Source records ▸

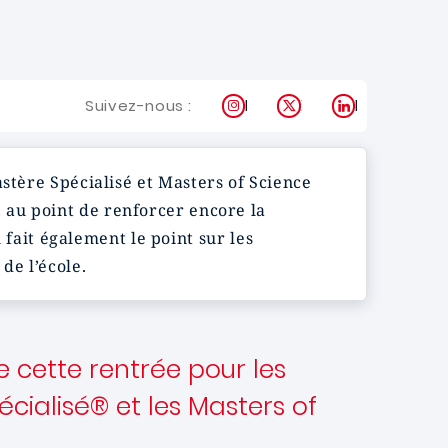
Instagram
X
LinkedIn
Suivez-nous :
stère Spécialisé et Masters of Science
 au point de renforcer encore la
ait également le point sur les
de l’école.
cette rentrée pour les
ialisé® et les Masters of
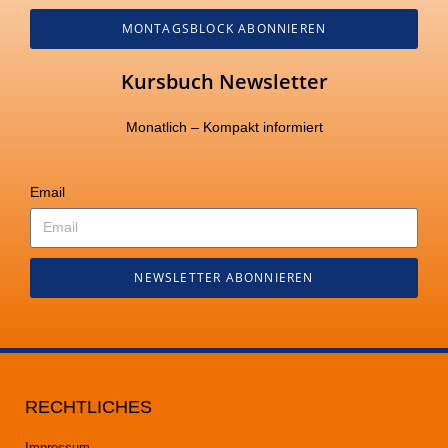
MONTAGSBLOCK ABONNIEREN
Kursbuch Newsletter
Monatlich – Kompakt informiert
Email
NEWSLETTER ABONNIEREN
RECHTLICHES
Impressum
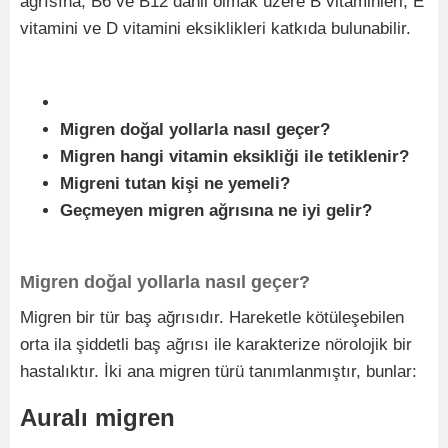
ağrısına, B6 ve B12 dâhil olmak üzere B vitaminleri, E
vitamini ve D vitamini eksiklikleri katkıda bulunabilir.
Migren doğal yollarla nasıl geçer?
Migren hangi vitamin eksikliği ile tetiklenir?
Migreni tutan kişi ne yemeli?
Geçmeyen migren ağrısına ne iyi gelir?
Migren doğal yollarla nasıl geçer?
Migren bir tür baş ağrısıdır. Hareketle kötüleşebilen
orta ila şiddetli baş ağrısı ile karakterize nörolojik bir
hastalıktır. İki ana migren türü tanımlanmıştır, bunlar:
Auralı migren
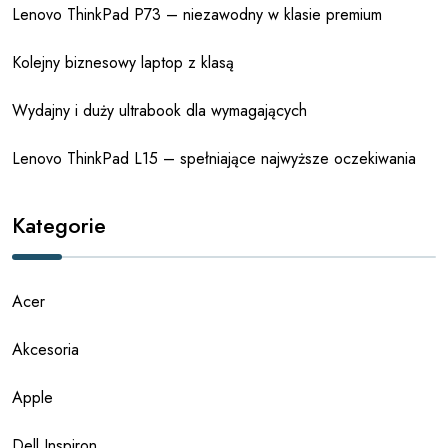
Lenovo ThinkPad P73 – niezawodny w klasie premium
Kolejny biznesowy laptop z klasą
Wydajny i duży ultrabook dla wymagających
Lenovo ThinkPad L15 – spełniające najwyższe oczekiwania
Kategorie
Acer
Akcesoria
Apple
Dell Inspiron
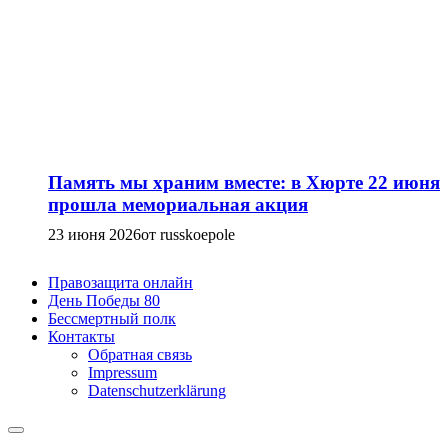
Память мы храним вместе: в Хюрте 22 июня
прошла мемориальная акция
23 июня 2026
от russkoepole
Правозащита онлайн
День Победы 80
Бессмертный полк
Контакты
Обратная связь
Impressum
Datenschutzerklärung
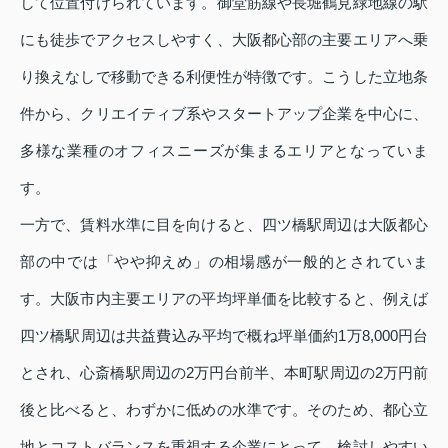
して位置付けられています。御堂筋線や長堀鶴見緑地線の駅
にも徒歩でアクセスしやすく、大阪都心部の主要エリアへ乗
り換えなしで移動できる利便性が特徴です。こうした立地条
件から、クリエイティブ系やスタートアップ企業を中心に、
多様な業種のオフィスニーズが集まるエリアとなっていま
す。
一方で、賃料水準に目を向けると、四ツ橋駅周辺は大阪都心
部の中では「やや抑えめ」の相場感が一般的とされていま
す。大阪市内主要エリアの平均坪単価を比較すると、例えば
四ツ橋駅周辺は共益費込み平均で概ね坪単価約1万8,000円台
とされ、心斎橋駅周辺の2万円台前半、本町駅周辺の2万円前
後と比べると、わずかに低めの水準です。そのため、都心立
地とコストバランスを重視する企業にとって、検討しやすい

==

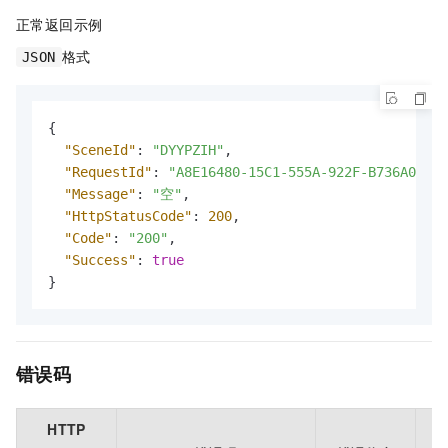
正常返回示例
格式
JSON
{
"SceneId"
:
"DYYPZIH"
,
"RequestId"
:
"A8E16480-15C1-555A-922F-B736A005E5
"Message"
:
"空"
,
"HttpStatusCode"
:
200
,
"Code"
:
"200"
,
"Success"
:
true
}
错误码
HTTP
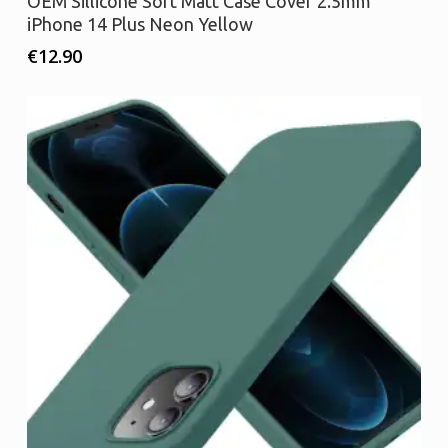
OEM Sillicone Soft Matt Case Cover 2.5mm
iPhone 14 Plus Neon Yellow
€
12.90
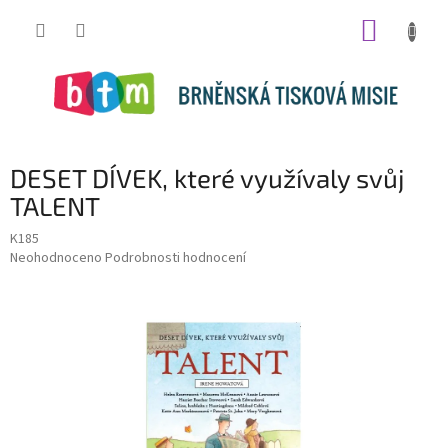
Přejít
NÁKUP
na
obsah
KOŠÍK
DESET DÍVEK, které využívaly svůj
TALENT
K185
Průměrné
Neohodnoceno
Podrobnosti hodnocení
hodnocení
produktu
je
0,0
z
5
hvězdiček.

---

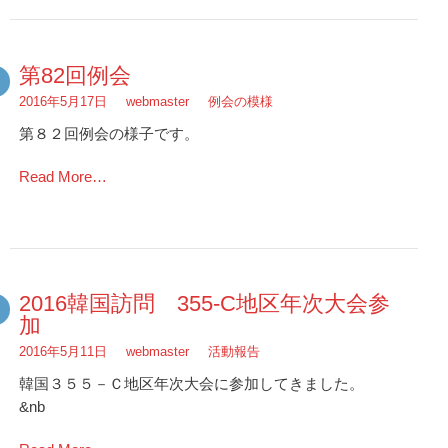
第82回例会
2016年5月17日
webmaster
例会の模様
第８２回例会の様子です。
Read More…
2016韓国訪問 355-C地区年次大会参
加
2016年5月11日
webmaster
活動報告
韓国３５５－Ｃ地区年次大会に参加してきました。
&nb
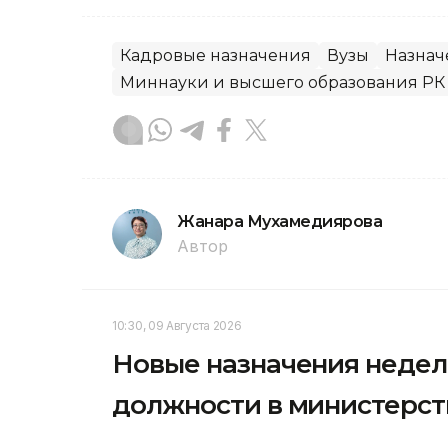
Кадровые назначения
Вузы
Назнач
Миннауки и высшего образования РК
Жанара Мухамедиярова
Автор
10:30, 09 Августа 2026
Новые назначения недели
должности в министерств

What needs to be done ▸ Transcribe, exactly and without pictures, everything in the data from the line with "orta ila şiddetli" down to the line with "地とコストバランスを重視する企業にとって、検討しやすい", both included.

Solution to this task ▸
orta ila şiddetli baş ağrısı ile karakterize nörolojik bir
hastalıktır. İki ana migren türü tanımlanmıştır, bunlar:
Auralı migren
Lenovo ThinkPad P73 – niezawodny w klasie premium
Kolejny biznesowy laptop z klasą
Wydajny i duży ultrabook dla wymagających
Lenovo ThinkPad L15 – spełniające najwyższe oczekiwania
Kategorie
Acer
Akcesoria
Apple
Dell Inspiron
Память мы храним вместе: в Хюрте 22 июня
прошла мемориальная акция
23 июня 2026
от russkoepole
Правозащита онлайн
День Победы 80
Бессмертный полк
Контакты
Обратная связь
Impressum
Datenschutzerklärung
して位置付けられています。御堂筋線や長堀鶴見緑地線の駅
にも徒歩でアクセスしやすく、大阪都心部の主要エリアへ乗
り換えなしで移動できる利便性が特徴です。こうした立地条
件から、クリエイティブ系やスタートアップ企業を中心に、
多様な業種のオフィスニーズが集まるエリアとなっていま
す。
一方で、賃料水準に目を向けると、四ツ橋駅周辺は大阪都心
部の中では「やや抑えめ」の相場感が一般的とされていま
す。大阪市内主要エリアの平均坪単価を比較すると、例えば
四ツ橋駅周辺は共益費込み平均で概ね坪単価約1万8,000円台
とされ、心斎橋駅周辺の2万円台前半、本町駅周辺の2万円前
後と比べると、わずかに低めの水準です。そのため、都心立
地とコストバランスを重視する企業にとって、検討しやすい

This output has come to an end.